Soluble VCAM-1 and its relation to disease progression in colorectal carcinoma

Abstract

The membranous form of vascular cell adhesion molecule (VCAM)-1 supports metastasis, while its soluble forms may suppress cancer growth by competitive inhibition of ligand binding to VCAM-1 and/or by inducing chemotaxis of lymphocytes. Here, we investigated the biological kinetics of membranous and soluble forms of VCAM-1 in tumors, and evaluated their association with malignant potential in colorectal cancer. We measured tissue concentrations of soluble VCAM-1 (sVCAM-1) in tumors and normal mucosa from 150 colorectal cancer patients. VCAM-1 expression was detected immunohistochemically. Reduced levels of sVCAM-1 in cancer tissues were significantly associated with factors reflecting disease progression such as T classification, lymphatic duct and vessel involvement, lymph node metastasis and distant metastasis. In Cox multivariate analysis, distant metastasis and reduced sVCAM-1 levels in cancer tissues were independent risk factors for poor prognosis.
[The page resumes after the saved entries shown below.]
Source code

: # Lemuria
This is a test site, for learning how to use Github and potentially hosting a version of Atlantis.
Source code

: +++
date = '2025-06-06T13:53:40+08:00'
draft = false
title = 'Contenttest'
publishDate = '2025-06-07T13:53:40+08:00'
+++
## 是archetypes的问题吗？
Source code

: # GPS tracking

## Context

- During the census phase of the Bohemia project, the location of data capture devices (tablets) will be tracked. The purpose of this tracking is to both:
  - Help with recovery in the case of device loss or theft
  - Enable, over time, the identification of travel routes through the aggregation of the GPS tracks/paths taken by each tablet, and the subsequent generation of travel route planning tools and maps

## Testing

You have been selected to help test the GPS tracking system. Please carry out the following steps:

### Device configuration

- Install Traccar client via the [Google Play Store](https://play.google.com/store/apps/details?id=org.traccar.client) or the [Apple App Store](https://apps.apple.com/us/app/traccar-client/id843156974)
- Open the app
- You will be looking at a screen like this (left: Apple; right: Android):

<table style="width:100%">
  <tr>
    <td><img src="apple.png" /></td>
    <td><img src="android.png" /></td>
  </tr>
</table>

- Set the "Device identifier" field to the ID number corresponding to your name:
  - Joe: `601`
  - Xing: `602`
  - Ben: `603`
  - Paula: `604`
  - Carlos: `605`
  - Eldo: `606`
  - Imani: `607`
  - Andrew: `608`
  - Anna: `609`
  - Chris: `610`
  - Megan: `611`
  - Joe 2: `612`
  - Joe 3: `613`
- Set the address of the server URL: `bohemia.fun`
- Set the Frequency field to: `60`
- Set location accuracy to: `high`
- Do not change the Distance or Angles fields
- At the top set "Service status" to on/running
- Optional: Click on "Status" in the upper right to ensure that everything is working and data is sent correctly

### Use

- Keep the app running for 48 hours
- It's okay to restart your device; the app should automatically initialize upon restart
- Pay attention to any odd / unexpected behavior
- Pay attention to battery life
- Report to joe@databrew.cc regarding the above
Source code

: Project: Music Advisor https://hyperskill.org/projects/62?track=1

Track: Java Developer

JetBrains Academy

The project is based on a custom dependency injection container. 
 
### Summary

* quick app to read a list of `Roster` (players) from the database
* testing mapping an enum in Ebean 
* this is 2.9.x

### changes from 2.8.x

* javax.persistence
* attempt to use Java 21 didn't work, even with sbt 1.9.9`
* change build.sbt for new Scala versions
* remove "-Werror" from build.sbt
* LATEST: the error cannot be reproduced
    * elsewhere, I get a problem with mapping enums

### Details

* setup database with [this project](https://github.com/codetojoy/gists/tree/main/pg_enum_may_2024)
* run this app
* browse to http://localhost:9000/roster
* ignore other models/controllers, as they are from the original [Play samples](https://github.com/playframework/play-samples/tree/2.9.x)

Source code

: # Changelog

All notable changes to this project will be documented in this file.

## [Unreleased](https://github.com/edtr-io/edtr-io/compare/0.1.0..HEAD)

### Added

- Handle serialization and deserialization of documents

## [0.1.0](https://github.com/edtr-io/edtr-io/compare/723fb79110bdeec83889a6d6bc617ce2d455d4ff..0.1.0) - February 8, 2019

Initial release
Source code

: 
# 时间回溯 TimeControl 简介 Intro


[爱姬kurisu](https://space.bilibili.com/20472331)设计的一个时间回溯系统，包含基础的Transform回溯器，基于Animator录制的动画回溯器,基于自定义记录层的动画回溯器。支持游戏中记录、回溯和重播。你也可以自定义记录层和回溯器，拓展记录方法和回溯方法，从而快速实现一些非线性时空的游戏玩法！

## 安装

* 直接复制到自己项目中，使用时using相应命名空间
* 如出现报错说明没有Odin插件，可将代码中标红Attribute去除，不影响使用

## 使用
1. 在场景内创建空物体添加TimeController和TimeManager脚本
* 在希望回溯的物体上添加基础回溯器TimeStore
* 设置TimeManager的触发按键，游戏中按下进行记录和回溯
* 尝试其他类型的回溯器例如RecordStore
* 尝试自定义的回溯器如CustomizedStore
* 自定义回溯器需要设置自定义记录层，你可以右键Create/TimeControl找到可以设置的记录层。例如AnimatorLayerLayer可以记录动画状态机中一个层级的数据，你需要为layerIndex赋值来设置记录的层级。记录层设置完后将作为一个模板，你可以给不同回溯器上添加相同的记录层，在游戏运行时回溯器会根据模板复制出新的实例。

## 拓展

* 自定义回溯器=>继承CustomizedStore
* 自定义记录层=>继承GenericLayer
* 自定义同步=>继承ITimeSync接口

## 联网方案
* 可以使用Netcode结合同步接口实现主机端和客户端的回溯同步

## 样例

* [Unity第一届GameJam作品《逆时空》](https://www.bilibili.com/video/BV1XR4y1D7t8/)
Immunohistochemically, VCAM-1 was intensely expressed in cancer stroma, and its expression was associated with decreased sVCAM-1 concentrations and poor prognosis. Decreased tissue concentrations of sVCAM-1 in colorectal cancer patients were significantly correlated with clinicopathological parameters and prognosis. Suppressed shedding of membranous VCAM-1 in its soluble form into the cancer stroma might play a role in the progression of colorectal carcinoma.